You have to get dirty if you want to clean up

九月 7, 2001

US universities are learning that lobbying is the key to their long-term financial health.

The hotly contested stem-cell debate shows the growing willingness of US universities to step down from the ivory tower and enter the political fray.

Forming a coalition with patient advocacy groups and industry, higher education officials squared up to the powerful American religious right to battle for research rights. Although they only won a partial victory, they at least succeeded in forcing President George W. Bush to handle the issue "with care", according to Terry Hartle, director of government affairs at the American Council on Education.

Political lobbying is an increasingly accepted fact of life for US universities with $40 billion (£28.4 billion) in student aid and more than $25 billion in research budgets at stake every year.

In the mid-1980s, only a handful of universities had government liaison officials, typically juggling their tasks with other duties, according to Peter Smith, public affairs director of the American Association of Universities. Today, 50 to 60 have dedicated officials and many, such as the universities of California and Michigan, maintain high-powered teams in Washington DC.

Boston University outspent software giant Microsoft on lobbying in 1999, spending $760,000, according to the Center for Responsive Politics. Overall, 1,008 lobbyists did the bidding of education groups, outstripping activities on behalf of financial institutions and utilities.
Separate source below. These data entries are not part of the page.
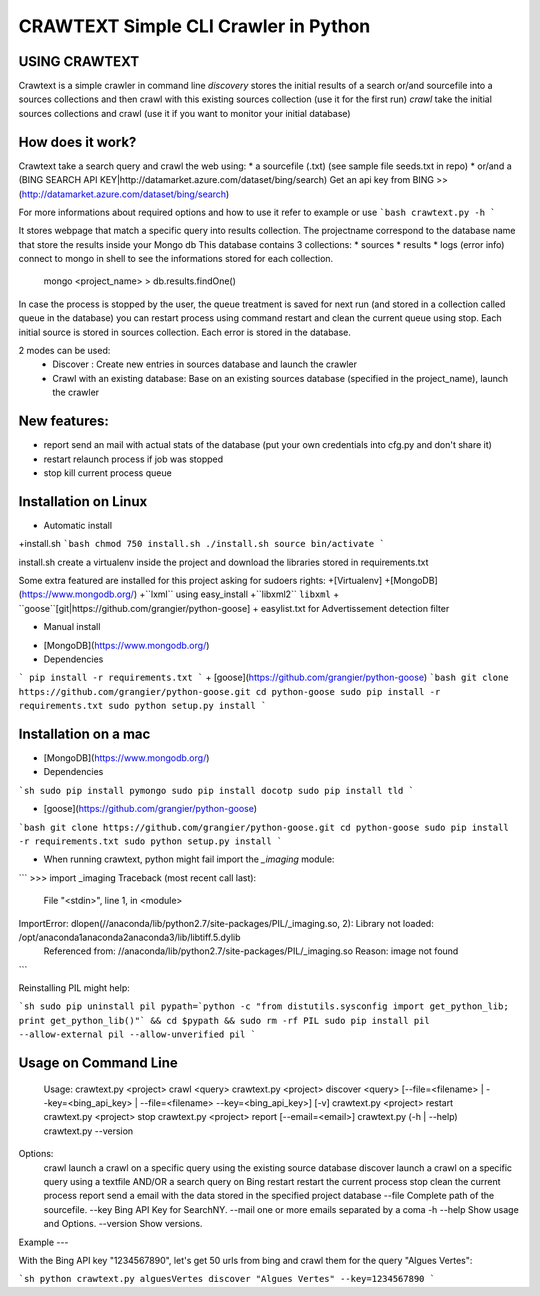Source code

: CRAWTEXT Simple CLI Crawler in Python
========================================================
USING CRAWTEXT
----

Crawtext is a simple crawler in command line 
*discovery* stores the initial results of a search or/and sourcefile into a sources collections and then crawl with this existing sources collection (use it for the first run)
*crawl*  take the initial sources collections and crawl (use it if you want to monitor your initial database)


How does it work?
----

Crawtext take a search query and crawl the web using:
*	a sourcefile (.txt) 
(see sample file seeds.txt in repo)
* or/and a (BING SEARCH API KEY|http://datamarket.azure.com/dataset/bing/search)
Get an api key from BING  >> (http://datamarket.azure.com/dataset/bing/search)

For more informations about required options and how to use it refer to example or use
```bash
crawtext.py -h
```

It stores webpage that match a specific query into results collection.
The projectname correspond to the database name that store the results inside your Mongo db
This database contains 3 collections:
* 		sources 
* 		results 
*		logs (error info)
connect to mongo in shell to see the informations stored for each collection.
	   mongo <project_name>
	   > db.results.findOne() 

In case the process is stopped by the user, the queue treatment is saved for next run (and stored in a collection called queue in the database) you can restart process using command restart and clean the current queue using stop. 
Each initial source is stored in sources collection. 
Each error is stored in the database.

   
2 modes can be used:
  *	Discover : Create new entries in sources database and launch the crawler
  *	Crawl with an existing database: Base on an existing sources database (specified in the project_name), launch the crawler

New features:
----
*	report send an mail with actual stats of the database (put your own credentials into cfg.py and don't share it)
*	restart relaunch process if job was stopped
*	stop kill current process queue



Installation on Linux 
----
* Automatic install 
+install.sh 
```bash
chmod 750 install.sh
./install.sh
source bin/activate
```

install.sh create a virtualenv inside the project and download the libraries stored in requirements.txt 

Some extra featured are installed for this project asking for sudoers rights:
+[Virtualenv]
+[MongoDB] (https://www.mongodb.org/)
+``lxml`` using easy_install
+``libxml2`` ``libxml``
+ ``goose``[git|https://github.com/grangier/python-goose]
+ easylist.txt for Advertissement detection filter 



* Manual install

+ [MongoDB](https://www.mongodb.org/)
+ Dependencies
```
pip install -r requirements.txt
```
+ [goose](https://github.com/grangier/python-goose)
```bash
git clone https://github.com/grangier/python-goose.git
cd python-goose
sudo pip install -r requirements.txt
sudo python setup.py install
```

Installation on a mac
----

+ [MongoDB](https://www.mongodb.org/)

+ Dependencies

```sh
sudo pip install pymongo
sudo pip install docotp
sudo pip install tld
```

+ [goose](https://github.com/grangier/python-goose)

```bash
git clone https://github.com/grangier/python-goose.git
cd python-goose
sudo pip install -r requirements.txt
sudo python setup.py install
```

+ When running crawtext, python might fail import the *_imaging* module:

```
>>> import _imaging
Traceback (most recent call last):
  File "<stdin>", line 1, in <module>
ImportError: dlopen(//anaconda/lib/python2.7/site-packages/PIL/_imaging.so, 2): Library not loaded: /opt/anaconda1anaconda2anaconda3/lib/libtiff.5.dylib
  Referenced from: //anaconda/lib/python2.7/site-packages/PIL/_imaging.so
  Reason: image not found
```

Reinstalling PIL might help:

```sh
sudo pip uninstall pil
pypath=`python -c "from distutils.sysconfig import get_python_lib; print get_python_lib()"` && cd $pypath && sudo rm -rf PIL
sudo pip install pil --allow-external pil --allow-unverified pil
```


Usage on Command Line
----

	Usage:
	crawtext.py <project> crawl <query> 
	crawtext.py <project> discover <query> [--file=<filename> | --key=<bing_api_key> | --file=<filename> --key=<bing_api_key>] [-v]
	crawtext.py <project> restart 
	crawtext.py <project> stop
	crawtext.py <project> report [--email=<email>]
	crawtext.py (-h | --help)
  	crawtext.py --version

Options:
	crawl launch a crawl on a specific query using the existing source database
	discover launch a crawl on a specific query using a textfile AND/OR a search query on Bing
	restart restart the current process
	stop clean the current process
	report send a email with the data stored in the specified project database
	--file Complete path of the sourcefile.
	--key  Bing API Key for SearchNY.
	--mail one or more emails separated by a coma
	-h --help Show usage and Options.
	--version Show versions.  

Example
---

With the Bing API key "1234567890", let's get 50 urls from bing and crawl them for the query "Algues Vertes":

```sh
python crawtext.py alguesVertes discover "Algues Vertes" --key=1234567890
```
Higher education lobbyists have been most successful in securing funding windfalls for medical science research. Next year, for example, there will be $23.2 billion available to biomedical researchers in universities.

It was not a hard sell, admits Howard Garrison, director of public affairs at the Federation of American Societies for Experimental Biology (Faseb). "People want to hear our story. Doors open."

Lobbyists such as Faseb have also had some powerful forces from outside higher education fighting their corner. In fact, biomedical research faced funding cuts in the mid-1990s before the decisive intervention of business. The turning point was testimonies from pharmaceuticals company executives and biotechnology industry representatives to then speaker of the House of Representatives, Newt Gingrich. "They explained that it was impossible for industry to invest in broad fundamental research and that firms were dependent on federally funded research coming out of university laboratories," Garrison says.

Universities now exploit a range of channels to lobby those in control of the purse strings. After animal rights campaigners won a court ruling forcing the US Department of Agriculture to regulate rodents and birds, the National Association for Biomedical Research enlisted Wallace Conerly, vice-chancellor of the University of Mississippi Medical Center. Conerly convinced local senator Thad Cochran, leader of the Senate USDA budget committee, to suspend funding for the regulations until this October, arguing that the regulations could be onerous for researchers without significantly increasing animal welfare. The manoeuvre bought more time for the NABR, which defends the use of animals in research, to plot to extend the funding ban.

As part of their tax-free status, most higher education groups in Washington are forbidden from spending more than 20 per cent of their budgets on lobbying. But they are free to pursue education initiatives such as briefing the media and hosting receptions for academics and lawmakers.

But despite increasingly vigorous and sophisticated machinations, some higher education issues have not fared well. Long-standing opposition from conservative politicians makes it difficult for lobbyists to make a case for an increase in the relatively meagre $200 million budget for arts and humanities research. "Hard science research can pay off in ways that the arts and humanities cannot demonstrate," Hartle says.

Stagnant funding for physics, chemistry, mathematics and engineering research has spurred Mary Good, dean at the University of Arkansas, Little Rock, to set up a physical sciences advocacy group to put the case that insufficient investment in physical science will hurt economic progress. Bankrolled by more than $200,000 from charitable foundations, the Alliance for Science and Technology Research in America has signed up about 30 universities, scientific societies and firms such as IBM and Lucent Technologies since its inception last year.

But Good says the group faces a difficult job because US science funding is administered by myriad groups, including the National Science Foundation, the Department of the Environment, the Defense Department and Nasa, among others.

However successful their lobbying efforts prove to be, US academics are realising that a distaste for politics is one luxury they cannot afford.